Sphaerolobium gracile

Scientific classification
- Kingdom: Plantae
- Clade: Tracheophytes
- Clade: Angiosperms
- Clade: Eudicots
- Clade: Rosids
- Order: Fabales
- Family: Fabaceae
- Subfamily: Faboideae
- Genus: Sphaerolobium
- Species: S. gracile
- Binomial name: Sphaerolobium gracile Benth.

= Sphaerolobium gracile =

- Genus: Sphaerolobium
- Species: gracile
- Authority: Benth.

Species of flowering plant

Sphaerolobium gracile is a species of flowering plant in the family Fabaceae and is endemic to the south-west of Western Australia. It is a low, straggling or prostrate shrub that typically grows to a height of up to 0.8 m and has a few short, linear leaves and yellow or orange flowers from September to January.

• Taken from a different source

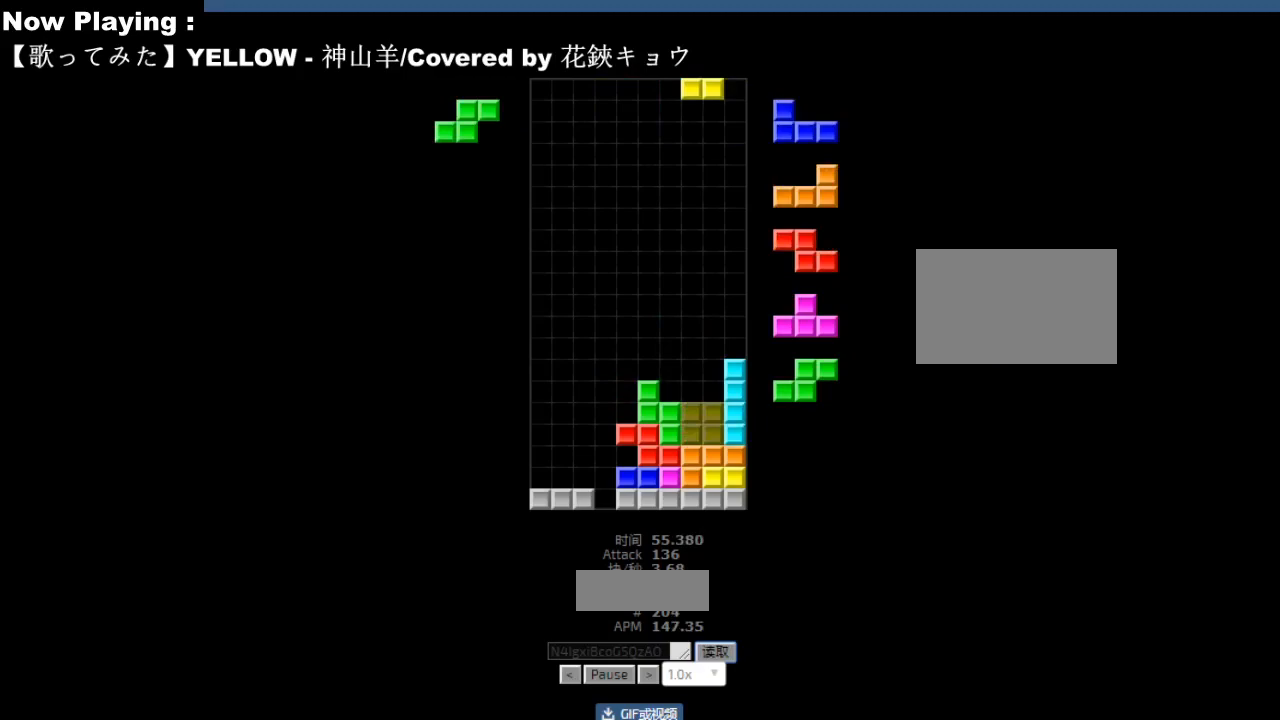
{"keys": [], "events": [[33, "hd", "down"], [67, "hd", "up"], [117, "left", "down"], [183, "left", "up"], [200, "left", "down"], [283, "hd", "down"], [283, "left", "up"], [300, "hd", "up"], [300, "hl", "down"], [333, "ccw", "down"], [333, "hl", "up"], [367, "ccw", "up"], [417, "left", "down"], [483, "left", "up"]]}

It was first formally described in 1864 by George Bentham in Flora Australiensis from specimens collected north of the Murchison River by Augustus Oldfield. The specific epithet (gracile) means "thin" or "slender".

Sphaerolobium gracile grows in sand in the Avon Wheatbelt, Geraldton Sandplains and Swan Coastal Plain bioregions of south-western Western Australia and is listed as "not threatened" by the Government of Western Australia Department of Biodiversity, Conservation and Attractions.